Proportional responses in downstream gene expression following siRNA-induced perturbation revealed levels of expression that were actively altered with respect to the gene being knocked down. For example, when Bmal1 was knocked down in a dose-dependent manner, Rev-ErbA alpha and Rev-ErbA beta mRNA levels were shown to decrease in a linear, proportional manner. This supported previous findings that Bmal1 directly activates Rev-erb genes and further suggests Bmal1 as a strong contributor to Rev-erb expression.

In addition, the GDNA method provided a framework to study biological relay mechanisms in circadian networks through which modules communicate changes in gene expression. The authors observed signal propagation through interactions between activators and repressors, and uncovered unidirectional paralog compensation among several clock gene repressors—for example, when PER1 is depleted, there is an increase in Rev-erbs, which in turn propagates a signal to decrease expression in BMAL1, the target of the Rev-erb repressors.

By examining the knockdown of several transcriptional repressors, GDNA also revealed paralog compensation where gene paralogs were upregulated through an active mechanism by which gene function is replaced following knockdown in a non-redundant manner—that is, one component is sufficient to sustain function. These results further suggested that a clock network utilizes active compensatory mechanisms rather than simple redundancy to confer robustness and maintain function. In essence, the authors proposed that the observed network features act in concert as a genetic buffering system to maintain clock function in the face of genetic and environmental perturbation. Following this logic, we may use genomics to explore network features in the circadian oscillator.

Another study conducted by Zhang et al. also employed a genome-wide small interfering RNA screen in U2OS cell line to identify additional clock genes and modifiers using luciferase reporter gene expression. Knockdown of nearly 1000 genes reduced rhythm amplitude. The authors found and confirmed hundreds of potent effects on period length or increased amplitude in secondary screens. Characterization of a subset of these genes demonstrated a dosage-dependent effect on oscillator function. Protein interaction network analysis showed that dozens of gene products were directly or indirectly associate with known clock components. Pathway analysis revealed these genes are overrepresented for components of insulin and hedgehog signaling pathway, the cell cycle, and folate metabolism. Coupled with data demonstrating that many of these pathways are clock-regulated, Zhang et al. postulated that the clock is interconnected with many aspects of cellular function.

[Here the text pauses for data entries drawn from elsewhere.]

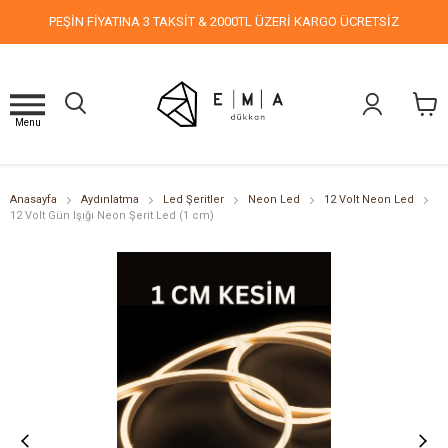
PEŞİN FİYATINA 3 TAKSİT & 2000TL ÜZERİ KARGO ÜCRETSİZ
Menu
Anasayfa
Aydınlatma
Led Şeritler
Neon Led
12 Volt Neon Led
12 Volt Gün Işığı Neon Şerit Led (1 cm)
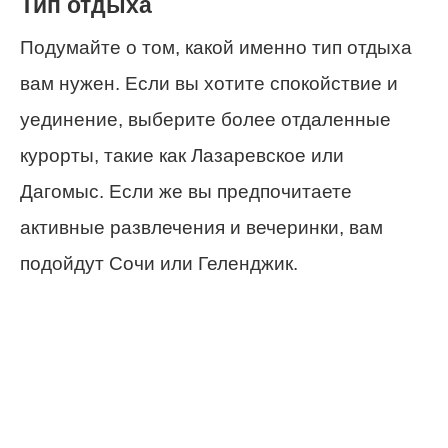
Тип отдыха
Подумайте о том, какой именно тип отдыха
вам нужен. Если вы хотите спокойствие и
уединение, выберите более отдаленные
курорты, такие как Лазаревское или
Дагомыс. Если же вы предпочитаете
активные развлечения и вечеринки, вам
подойдут Сочи или Геленджик.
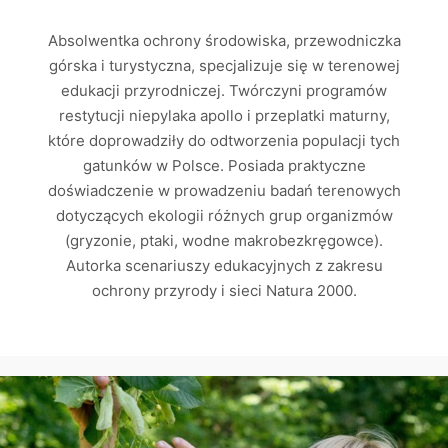
Absolwentka ochrony środowiska, przewodniczka
górska i turystyczna, specjalizuje się w terenowej
edukacji przyrodniczej. Twórczyni programów
restytucji niepylaka apollo i przeplatki maturny,
które doprowadziły do odtworzenia populacji tych
gatunków w Polsce. Posiada praktyczne
doświadczenie w prowadzeniu badań terenowych
dotyczących ekologii różnych grup organizmów
(gryzonie, ptaki, wodne makrobezkręgowce).
Autorka scenariuszy edukacyjnych z zakresu
ochrony przyrody i sieci Natura 2000.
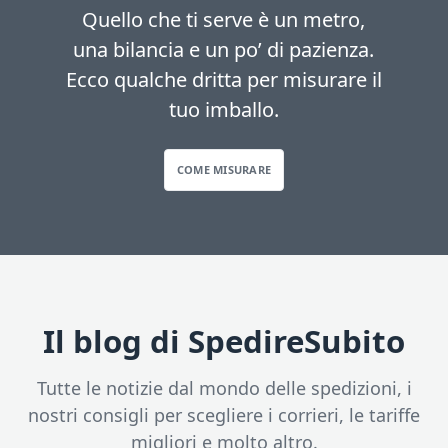
Quello che ti serve è un metro,
una bilancia e un po’ di pazienza.
Ecco qualche dritta per misurare il
tuo imballo.
COME MISURARE
Il blog di SpedireSubito
Tutte le notizie dal mondo delle spedizioni, i
nostri consigli per scegliere i corrieri, le tariffe
migliori e molto altro.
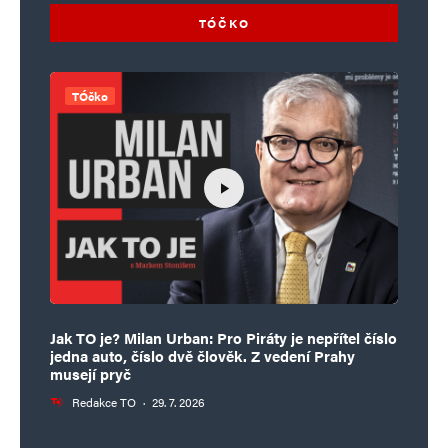
TÓČKO
TÓčko
Jak TO je? Milan Urban: Pro Piráty je nepřítel číslo
jedna auto, číslo dvě člověk. Z vedení Prahy
musejí pryč
Redakce TO
·
29. 7. 2026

A systems biology approach may relate circadian rhythms to cellular phenomena that were not originally considered regulators of circadian oscillation. For example, a 2014 workshop at NHLBI assessed newer circadian genomic findings and discussed the interface between the body clock and many different cellular processes.

== Variation in circadian clocks ==

While a precise 24-hour circadian clock is found in many organisms, it is not universal. Organisms living in the high arctic or high antarctic do not experience solar time in all seasons, though most are believed to maintain a circadian rhythm close to 24 hours, such as bears during torpor. Much of the earth's biomass resides in the dark biosphere, and while these organisms may exhibit rhythmic physiology, for these organisms the dominant rhythm is unlikely to be circadian. For east-west migratory organisms—and especially those organisms that circumnavigate the globe—the absolute 24-hour phase might deviate over months, seasons, or years.

Some spiders exhibit unusually long or short circadian clocks. Some trashline orbweavers, for example, have 18.5-hour circadian clocks, but are still able to entrain to a 24-hour cycle. This adaptation may help the spiders avoid predators by allowing them to be most active before sunrise. Black widows' clocks are arrhythmic, perhaps due to their preference for dark environments.